I swear we had a skunk in the yard the other night. I let the dog out, then made sure she didn't go too far to the back, and made her come in right away. The next morning the smell was gone, so it must have jut been stopping off on the way to somewhere else.

Morgan Mandel
http://morganmandel.blogspot.com

Anonymous said...

I'm the one with super-aware-nose in our house, so I know what you mean. Sometimes, when I smell smoke, my husband has to help me check inside and outside until we decide it must be someone's woodstove. (We live in a forest where many of our neighbors are new to the country and haven't a clue about fire dangers, so we are VERY aware of smoke smell. Forest fires have been set near us by folks putting a heated chain saw down in leaves, burning trash, dropping cigarettes that weren't field-stripped, and too many other non-thinking human activities.)
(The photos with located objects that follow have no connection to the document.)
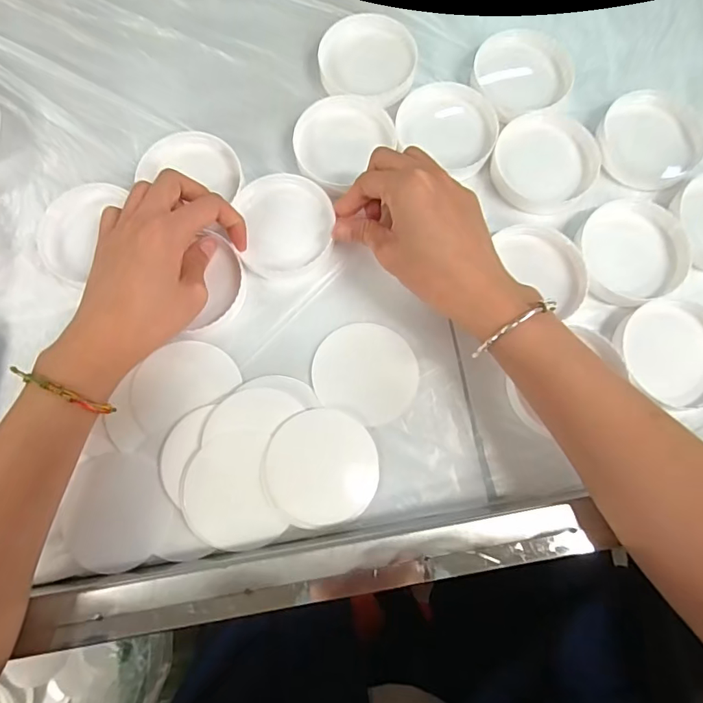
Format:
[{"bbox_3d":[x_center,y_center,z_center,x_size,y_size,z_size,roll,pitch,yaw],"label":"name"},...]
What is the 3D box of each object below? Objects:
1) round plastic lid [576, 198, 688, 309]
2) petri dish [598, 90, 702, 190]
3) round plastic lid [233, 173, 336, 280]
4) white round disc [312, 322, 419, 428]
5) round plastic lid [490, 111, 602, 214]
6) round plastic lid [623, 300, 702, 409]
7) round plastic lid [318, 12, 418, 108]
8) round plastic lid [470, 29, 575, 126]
[{"bbox_3d":[0.204,-0.072,0.352,0.074,0.017,0.079,0,77,-1],"label":"round plastic lid"},{"bbox_3d":[0.230,-0.162,0.373,0.075,0.017,0.069,0,77,-1],"label":"petri dish"},{"bbox_3d":[-0.048,-0.095,0.362,0.067,0.012,0.076,-9,79,-1],"label":"round plastic lid"},{"bbox_3d":[0.010,0.014,0.341,0.071,0.004,0.065,0,83,-2],"label":"white round disc"},{"bbox_3d":[0.148,-0.146,0.371,0.078,0.011,0.073,9,77,1],"label":"round plastic lid"},{"bbox_3d":[0.224,0.002,0.337,0.072,0.016,0.071,0,77,-1],"label":"round plastic lid"},{"bbox_3d":[0.014,-0.236,0.393,0.076,0.015,0.070,0,77,-1],"label":"round plastic lid"},{"bbox_3d":[0.137,-0.220,0.386,0.068,0.019,0.068,0,77,-1],"label":"round plastic lid"}]

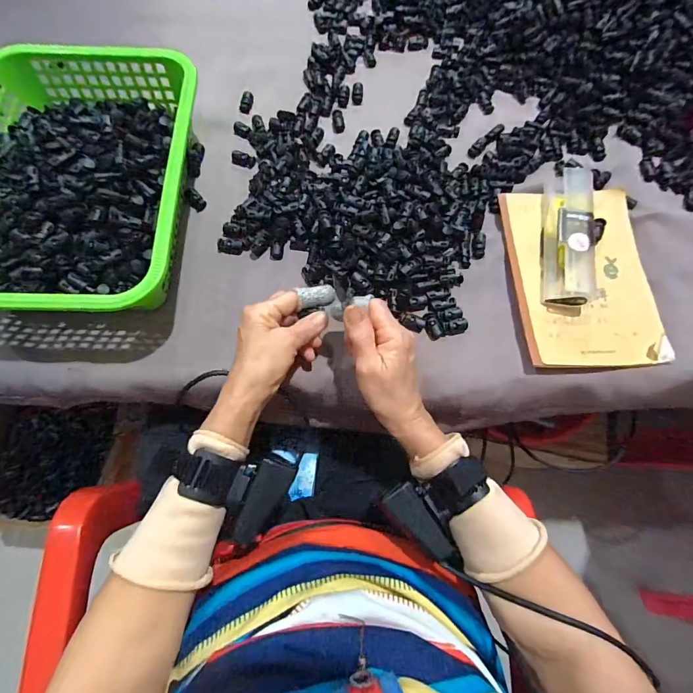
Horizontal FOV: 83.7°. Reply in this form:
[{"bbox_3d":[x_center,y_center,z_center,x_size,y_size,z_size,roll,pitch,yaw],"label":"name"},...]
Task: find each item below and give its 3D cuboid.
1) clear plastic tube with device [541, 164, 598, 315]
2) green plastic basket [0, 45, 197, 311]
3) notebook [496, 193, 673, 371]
[{"bbox_3d":[0.238,-0.118,0.414,0.042,0.035,0.159,9,71,1],"label":"clear plastic tube with device"},{"bbox_3d":[-0.267,-0.168,0.400,0.225,0.080,0.316,-2,71,-2],"label":"green plastic basket"},{"bbox_3d":[0.251,-0.080,0.419,0.139,0.015,0.206,-1,71,-2],"label":"notebook"}]

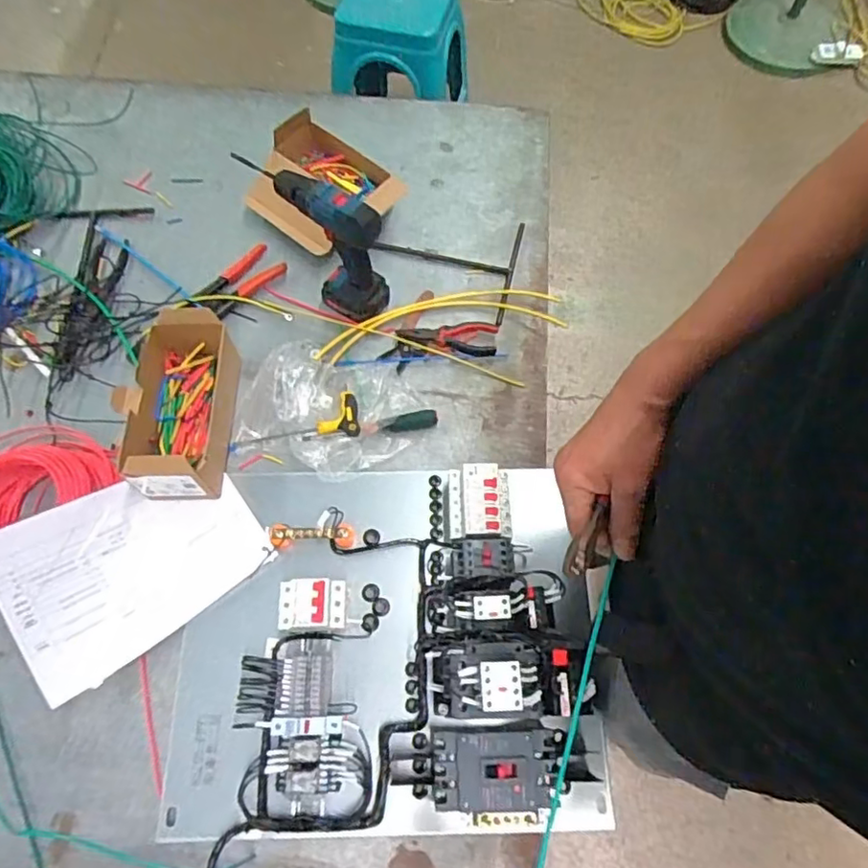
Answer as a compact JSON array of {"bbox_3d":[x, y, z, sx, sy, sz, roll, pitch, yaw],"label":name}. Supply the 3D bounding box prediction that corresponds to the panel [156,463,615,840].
[{"bbox_3d":[-0.063,0.222,0.688,0.475,0.133,0.416,0,68,-2],"label":"panel"}]

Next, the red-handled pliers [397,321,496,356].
[{"bbox_3d":[0.021,-0.152,0.900,0.145,0.013,0.058,8,68,1],"label":"red-handled pliers"}]

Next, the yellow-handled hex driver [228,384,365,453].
[{"bbox_3d":[-0.196,-0.023,0.843,0.179,0.018,0.079,-7,69,-5],"label":"yellow-handled hex driver"}]

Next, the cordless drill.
[{"bbox_3d":[-0.146,-0.268,0.846,0.168,0.202,0.070,40,72,13],"label":"cordless drill"}]

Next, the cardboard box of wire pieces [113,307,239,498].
[{"bbox_3d":[-0.340,-0.039,0.806,0.128,0.090,0.241,-1,68,-2],"label":"cardboard box of wire pieces"}]

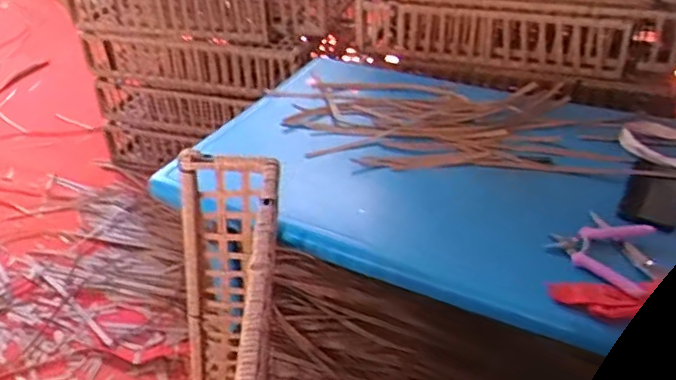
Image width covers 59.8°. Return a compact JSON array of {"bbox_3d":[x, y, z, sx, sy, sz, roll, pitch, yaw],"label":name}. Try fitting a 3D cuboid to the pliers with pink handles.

Dead mice? Aw, they'll dry up --eventually. With all those other critters, how come you haven't hosted a skunk yet?
Radine
http://www.RadinesBooks.com

Anonymous said...

Radine,

We haven't had one under the house, but they do swing by the neighborhood. But my dog, Buddy, annoyed one almost two years ago while we were visiting my parents. So, I had to ride the twelve miles home with a skunked dog in the vehicle with me... neither of us was happy.

Tony

Anonymous said...

Carl,

We don't use poisons, either. I figure this one died from natural causes somehow. Or maybe he DID offend Big Jimmy the Rat. Whatever killed him, he still has an influence. His presence is felt, as it were.

Tony Burton
http://www.honeylocustpress.com/serendipity/
http://www.wolfmont.com/

Anonymous said...

Tony,

We called in the exterminators after foolishly removing an old dryer from our new house and failing to barricade the hole. Being in the house was hell for several weeks.

Theresa de Valence
Authors need Better Software To Write
http://www.bstw.com

Anonymous said...

Tony, what an olfactory assault; I don't even want to recall that odor of odors. If someone could bottle that or can it, the US would have its most potent weapon in its arsenal - decayed rodent attack. I lived for four years in the North Country of Upstate New York and we had these uglier than ugly mice called Voles - blind and bald things. They stunk just as badly when they went off someplace and died, usually my damn attic.
But when the odors weren't in that cabin in the lovely wood, I got a lotta lotta writing done. Great to have you with us at ACME, my friend.

Rob

Kim Smith said...

Oh I feel ya Tony, I really do. At my job, mice eat poison and go down into the walls to die. WE are the ones dying for MONTHS until the smell subsides.

Larry W. Chavis said...

Tony,

Had a similar problem once that turned out to be a dead 'possum (that's "opossum" if you're outside the South). Quite messy ....

Anonymous said...

Tony, you appear to havee raised quite a stink.

Margot Justes said...

Ewwww...sorry I can't be more eloquent.